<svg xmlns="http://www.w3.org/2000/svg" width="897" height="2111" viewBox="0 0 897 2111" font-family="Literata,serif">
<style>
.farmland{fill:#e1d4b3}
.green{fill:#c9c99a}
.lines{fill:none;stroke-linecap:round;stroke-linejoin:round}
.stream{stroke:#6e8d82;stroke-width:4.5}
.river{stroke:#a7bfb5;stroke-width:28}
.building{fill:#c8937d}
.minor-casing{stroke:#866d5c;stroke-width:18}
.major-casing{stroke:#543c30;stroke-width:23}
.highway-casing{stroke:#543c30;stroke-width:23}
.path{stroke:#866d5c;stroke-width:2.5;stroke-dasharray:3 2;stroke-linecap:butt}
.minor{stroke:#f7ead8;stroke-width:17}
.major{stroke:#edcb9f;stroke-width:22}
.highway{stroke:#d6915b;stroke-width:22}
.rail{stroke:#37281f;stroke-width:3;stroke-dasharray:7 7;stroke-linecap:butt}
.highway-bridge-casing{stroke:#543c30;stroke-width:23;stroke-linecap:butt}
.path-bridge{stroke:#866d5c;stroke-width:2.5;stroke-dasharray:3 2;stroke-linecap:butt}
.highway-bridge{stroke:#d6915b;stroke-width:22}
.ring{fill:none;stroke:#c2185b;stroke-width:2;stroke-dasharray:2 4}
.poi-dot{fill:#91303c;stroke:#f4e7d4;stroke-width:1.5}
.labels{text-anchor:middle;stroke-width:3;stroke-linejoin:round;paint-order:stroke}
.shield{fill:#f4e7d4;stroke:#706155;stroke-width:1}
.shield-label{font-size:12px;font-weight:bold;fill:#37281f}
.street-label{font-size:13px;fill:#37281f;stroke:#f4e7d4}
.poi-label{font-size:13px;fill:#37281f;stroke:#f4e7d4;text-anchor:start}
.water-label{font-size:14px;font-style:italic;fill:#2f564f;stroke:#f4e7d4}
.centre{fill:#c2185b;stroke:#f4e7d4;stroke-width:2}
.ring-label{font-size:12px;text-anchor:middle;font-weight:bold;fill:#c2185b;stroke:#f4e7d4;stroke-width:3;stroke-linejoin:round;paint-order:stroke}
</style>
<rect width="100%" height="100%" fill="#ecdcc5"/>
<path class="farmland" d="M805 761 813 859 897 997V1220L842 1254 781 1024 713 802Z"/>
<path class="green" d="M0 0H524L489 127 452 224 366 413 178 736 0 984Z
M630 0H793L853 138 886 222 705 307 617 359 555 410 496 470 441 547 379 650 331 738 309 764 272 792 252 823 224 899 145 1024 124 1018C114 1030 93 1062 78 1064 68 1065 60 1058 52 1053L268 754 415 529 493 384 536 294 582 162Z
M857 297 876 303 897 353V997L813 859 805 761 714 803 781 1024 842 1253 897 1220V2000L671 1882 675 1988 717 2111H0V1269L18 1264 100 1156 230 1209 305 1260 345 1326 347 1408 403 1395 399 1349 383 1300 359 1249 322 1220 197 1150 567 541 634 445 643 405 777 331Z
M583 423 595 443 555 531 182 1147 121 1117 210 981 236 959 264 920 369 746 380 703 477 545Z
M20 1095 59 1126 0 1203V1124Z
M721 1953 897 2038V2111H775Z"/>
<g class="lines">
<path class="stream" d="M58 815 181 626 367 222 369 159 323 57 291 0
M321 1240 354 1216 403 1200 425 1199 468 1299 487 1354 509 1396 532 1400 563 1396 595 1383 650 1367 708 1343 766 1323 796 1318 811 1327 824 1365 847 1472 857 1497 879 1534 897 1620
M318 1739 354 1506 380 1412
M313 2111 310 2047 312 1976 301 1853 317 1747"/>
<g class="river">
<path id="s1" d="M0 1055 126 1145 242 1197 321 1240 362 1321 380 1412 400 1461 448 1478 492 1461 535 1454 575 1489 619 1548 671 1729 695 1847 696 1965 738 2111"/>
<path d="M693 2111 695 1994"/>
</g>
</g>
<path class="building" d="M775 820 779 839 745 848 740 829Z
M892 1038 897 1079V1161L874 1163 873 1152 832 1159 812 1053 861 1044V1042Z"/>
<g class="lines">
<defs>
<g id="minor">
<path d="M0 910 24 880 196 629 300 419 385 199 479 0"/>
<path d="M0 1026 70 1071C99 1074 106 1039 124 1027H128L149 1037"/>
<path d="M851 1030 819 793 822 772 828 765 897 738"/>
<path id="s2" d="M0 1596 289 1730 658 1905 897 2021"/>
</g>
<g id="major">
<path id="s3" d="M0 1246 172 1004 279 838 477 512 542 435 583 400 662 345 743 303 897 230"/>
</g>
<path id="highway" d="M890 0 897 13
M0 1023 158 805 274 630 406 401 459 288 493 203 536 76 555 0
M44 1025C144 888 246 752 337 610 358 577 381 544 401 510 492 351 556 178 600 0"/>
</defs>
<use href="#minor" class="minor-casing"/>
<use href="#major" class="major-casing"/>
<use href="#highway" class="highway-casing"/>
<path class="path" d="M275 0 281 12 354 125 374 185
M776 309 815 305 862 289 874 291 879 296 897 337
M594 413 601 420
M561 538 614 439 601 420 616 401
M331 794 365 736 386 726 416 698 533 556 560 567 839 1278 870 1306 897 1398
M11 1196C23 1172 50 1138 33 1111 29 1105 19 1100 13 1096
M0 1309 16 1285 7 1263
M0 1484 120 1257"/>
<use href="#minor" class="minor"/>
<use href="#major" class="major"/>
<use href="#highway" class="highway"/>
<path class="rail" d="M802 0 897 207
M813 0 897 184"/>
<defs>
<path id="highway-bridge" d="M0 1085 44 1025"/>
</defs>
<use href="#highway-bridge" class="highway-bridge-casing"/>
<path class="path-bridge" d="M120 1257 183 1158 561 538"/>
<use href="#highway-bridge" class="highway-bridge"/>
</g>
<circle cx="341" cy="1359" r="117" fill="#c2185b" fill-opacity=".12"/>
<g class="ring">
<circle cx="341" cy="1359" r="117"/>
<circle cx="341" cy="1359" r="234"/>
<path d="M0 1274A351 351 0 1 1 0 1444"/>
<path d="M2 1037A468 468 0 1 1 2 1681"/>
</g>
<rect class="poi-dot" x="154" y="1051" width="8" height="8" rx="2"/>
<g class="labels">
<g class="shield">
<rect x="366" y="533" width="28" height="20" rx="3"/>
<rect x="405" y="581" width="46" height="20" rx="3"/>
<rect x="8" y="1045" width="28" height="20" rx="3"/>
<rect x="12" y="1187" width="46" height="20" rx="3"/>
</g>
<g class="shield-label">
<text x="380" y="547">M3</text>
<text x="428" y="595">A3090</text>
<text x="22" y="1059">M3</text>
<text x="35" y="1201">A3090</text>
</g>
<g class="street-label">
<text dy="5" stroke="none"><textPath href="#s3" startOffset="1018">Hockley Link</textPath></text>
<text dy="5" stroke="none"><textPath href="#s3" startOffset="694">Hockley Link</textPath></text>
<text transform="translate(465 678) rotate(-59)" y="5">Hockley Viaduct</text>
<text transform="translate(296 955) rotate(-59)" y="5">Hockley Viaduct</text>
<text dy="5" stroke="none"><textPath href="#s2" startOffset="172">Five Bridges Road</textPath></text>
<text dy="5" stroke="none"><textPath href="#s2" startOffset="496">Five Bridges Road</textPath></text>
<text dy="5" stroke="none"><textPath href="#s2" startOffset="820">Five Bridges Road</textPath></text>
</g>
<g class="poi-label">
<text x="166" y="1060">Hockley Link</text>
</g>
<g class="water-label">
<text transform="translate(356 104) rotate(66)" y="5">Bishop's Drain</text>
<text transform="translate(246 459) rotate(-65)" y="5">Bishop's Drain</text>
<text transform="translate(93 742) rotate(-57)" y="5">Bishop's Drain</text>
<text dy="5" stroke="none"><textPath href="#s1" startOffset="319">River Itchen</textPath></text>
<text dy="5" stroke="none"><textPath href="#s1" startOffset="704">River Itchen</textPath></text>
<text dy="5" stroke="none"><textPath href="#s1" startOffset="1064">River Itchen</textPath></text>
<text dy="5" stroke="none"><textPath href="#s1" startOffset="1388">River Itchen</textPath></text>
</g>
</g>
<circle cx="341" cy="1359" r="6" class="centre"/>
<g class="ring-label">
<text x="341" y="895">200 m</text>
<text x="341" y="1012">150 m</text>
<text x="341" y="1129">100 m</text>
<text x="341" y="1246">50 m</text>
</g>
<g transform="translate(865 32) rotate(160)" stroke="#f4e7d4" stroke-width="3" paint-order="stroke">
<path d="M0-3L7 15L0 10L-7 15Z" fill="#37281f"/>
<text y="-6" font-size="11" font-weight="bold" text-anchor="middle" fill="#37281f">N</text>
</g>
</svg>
......
• Work item:
Count up the lines above in which the word "labels" appears, and give nothing but that count.

• Finished exercise:
2